A hard fork occurs when changes are made to the blockchain, usually to address an issue with scalability or transaction fees. Where there’s disagreement between the community inside the existing network it can lead to the forming of another blockchain. The first hard fork happened in 2014, which led to the formation of Bitcoin XT. Other forks birthed Bitcoin Classic, Bitcoin Gold and Bitcoin Cash. The latter being the most successful coin that resulted from a split.

The birth of Ethereum

The decentralised software platform launched in 2015 by Vitalik Buterin and Joseph Lubin enabled smart contracts and distributed applications to be built and run on the blockchain, with Ether as the coin transacted on the blockchain. After its launch, Ethereum quickly soared in value to become the second-largest cryptocurrency today.

HODL became a thing

The typo that sparked a meme that became a symbol of the revolution. HODL is slang for holding onto crypto holdings even in the darkest of trading days. Never sell. Ever.
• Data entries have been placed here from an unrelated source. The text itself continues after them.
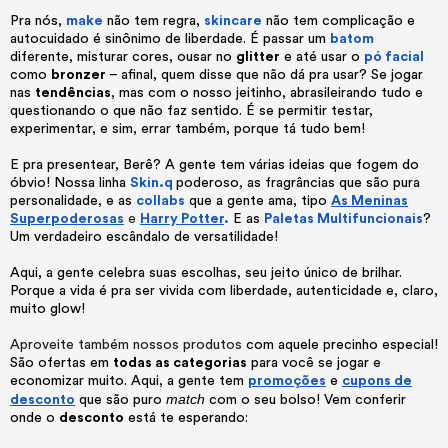
Pra nós,
make
não tem regra,
skincare
não tem complicação e
autocuidado é sinônimo de liberdade. É passar um
batom
diferente, misturar cores, ousar no
glitter
e até usar o
pó facial
como
bronzer
– afinal, quem disse que não dá pra usar? Se jogar
nas
tendências
, mas com o nosso jeitinho, abrasileirando tudo e
questionando o que não faz sentido. É se permitir testar,
experimentar, e sim, errar também, porque tá tudo bem!
E pra presentear, Berê? A gente tem várias ideias que fogem do
óbvio! Nossa linha
Skin.q
poderoso, as fragrâncias que são pura
personalidade, e as
collabs
que a gente ama, tipo
As Meninas
Superpoderosas
e
Harry Potter
.
E as
Paletas Multifuncionais
?
Um verdadeiro escândalo de versatilidade!
Aqui, a gente celebra suas escolhas, seu jeito único de brilhar.
Porque a vida é pra ser vivida com liberdade, autenticidade e, claro,
muito glow!
Aproveite também nossos produtos
com aquele precinho especial!
São ofertas em
todas as categorias
para você se jogar e
economizar muito. Aqui, a gente tem
promoções
e
cupons de
match
desconto
que são puro
com o seu bolso! Vem conferir
onde o
desconto
está te esperando: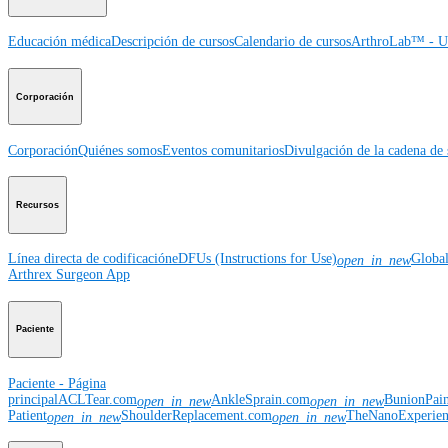
Educación médica
Descripción de cursos
Calendario de cursos
ArthroLab™ - Ub
Corporación
Corporación
Quiénes somos
Eventos comunitarios
Divulgación de la cadena de 
Recursos
Línea directa de codificación
eDFUs (Instructions for Use)
Globa
open_in_new
Arthrex Surgeon App
Paciente
Paciente - Página
principal
ACLTear.com
AnkleSprain.com
BunionPai
open_in_new
open_in_new
Patient
ShoulderReplacement.com
TheNanoExperie
open_in_new
open_in_new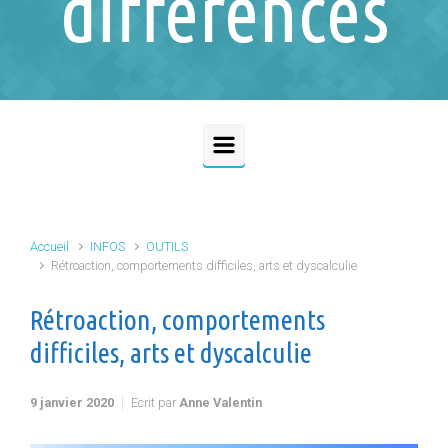
différences
Accueil
INFOS
OUTILS
Rétroaction, comportements difficiles, arts et dyscalculie
Rétroaction, comportements
difficiles, arts et dyscalculie
9 janvier 2020
Ecrit par
Anne Valentin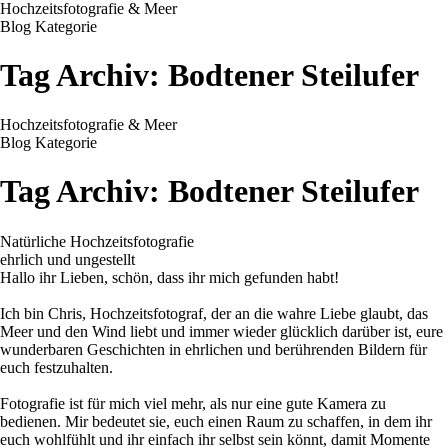
Hochzeitsfotografie & Meer
Blog Kategorie
Tag Archiv:
Bodtener Steilufer
Hochzeitsfotografie & Meer
Blog Kategorie
Tag Archiv:
Bodtener Steilufer
Natürliche Hochzeitsfotografie
ehrlich und ungestellt
Hallo ihr Lieben, schön, dass ihr mich gefunden habt!
Ich bin Chris, Hochzeitsfotograf, der an die wahre Liebe glaubt, das
Meer und den Wind liebt und immer wieder glücklich darüber ist, eure
wunderbaren Geschichten in ehrlichen und berührenden Bildern für
euch festzuhalten.
Fotografie ist für mich viel mehr, als nur eine gute Kamera zu
bedienen. Mir bedeutet sie, euch einen Raum zu schaffen, in dem ihr
euch wohlfühlt und ihr einfach ihr selbst sein könnt, damit Momente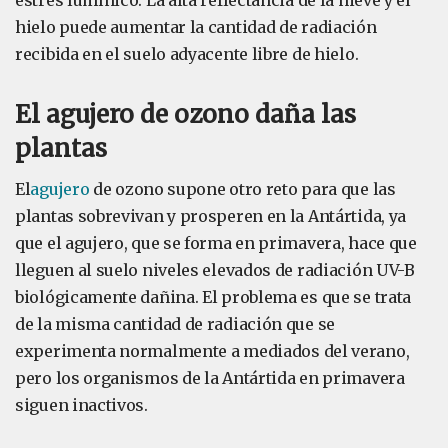
estrés lumínico. La alta reflectancia de la nieve y el
hielo puede aumentar la cantidad de radiación
recibida en el suelo adyacente libre de hielo.
El agujero de ozono daña las
plantas
El
agujero
de ozono supone otro reto para que las
plantas sobrevivan y prosperen en la Antártida, ya
que el agujero, que se forma en primavera, hace que
lleguen al suelo niveles elevados de radiación UV-B
biológicamente dañina. El problema es que se trata
de la misma cantidad de radiación que se
experimenta normalmente a mediados del verano,
pero los organismos de la Antártida en primavera
siguen inactivos.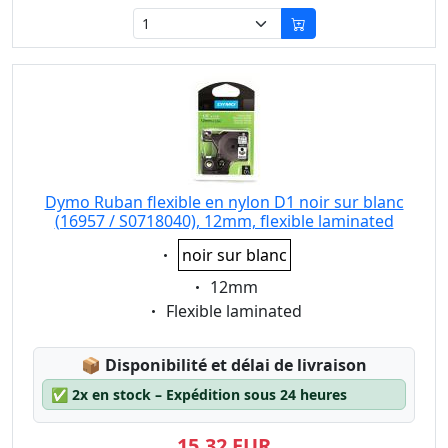
Dymo Ruban flexible en nylon D1 noir sur blanc
(16957 / S0718040), 12mm, flexible laminated
Eigenschaft:
noir sur blanc
Eigenschaft:
12mm
Eigenschaft:
Flexible laminated
Lagerstatus:
📦
Disponibilité et délai de livraison
✅
2x en stock – Expédition sous 24 heures
15,32 EUR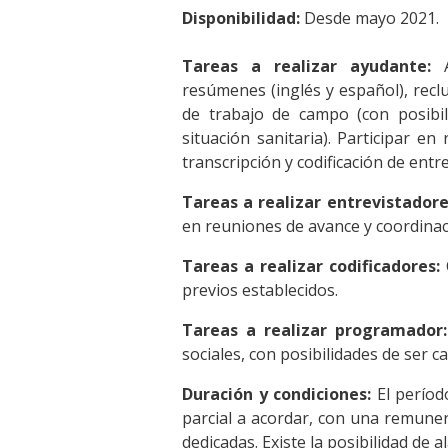
Disponibilidad:
Desde mayo 2021.
Tareas a realizar ayudante:
A
resúmenes (inglés y español), recl
de trabajo de campo (con posibil
situación sanitaria). Participar en
transcripción y codificación de entre
Tareas a realizar entrevistadore
en reuniones de avance y coordinac
Tareas a realizar codificadores:
C
previos establecidos.
Tareas a realizar programador:
sociales, con posibilidades de ser ca
Duración y condiciones:
El períod
parcial a acordar, con una remunera
dedicadas. Existe la posibilidad de a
All thanks to a trader posting drunkenly on the Bitcointalk forum in 2013 that he was done trading and was holding onto his Bitcoin for the foreseeable future, misspelling HOLD three times in the process.

The institutions want in

While it’s not one single defined event, 2020 was the start of institutional investors putting their clients’ money where the coins are. Banks like Morgan Stanley and large companies, including Chinese tech firm Meitu, and Jack Dorsey’s payments startup Square, piled into Bitcoin on the back of the currency solidifying its status as an asset class, and recognition of BTC and other cryptocurrencies by regulators. Even long-time denouncers of crypto like JP Morgan Chase launched bitcoin trading products.

The Musk effect

Elon Musk has some Bitcoin but he doesn’t even know where they’re stashed. Elon Musk confirms Bitcoin is the future of money. Elon Musk invests in Bitcoin. Tesla accepts Bitcoin as payment. Tesla does not accept Bitcoin as payment. Elon Musk wants a greener Bitcoin. Every time Musk has a public thought related to Bitcoin, and they are many and varied, the markets react. Some say he’s playing puppeteer for his benefit, others say it’s an exercise in marketing for whatever Musk has planned next, or that he’s simply bored.

The crypto market’s growing and evolving at breakneck speed, with pivotal moments happening while we’re having conversations around the virtual watercooler– likely about the pivotal moments of yesterday. It’s anyone’s guess what the future holds as various crazy things happen in the market, but in the long term there seems to be a sure pattern emerging in the crypto space: stubborn upward trajectory.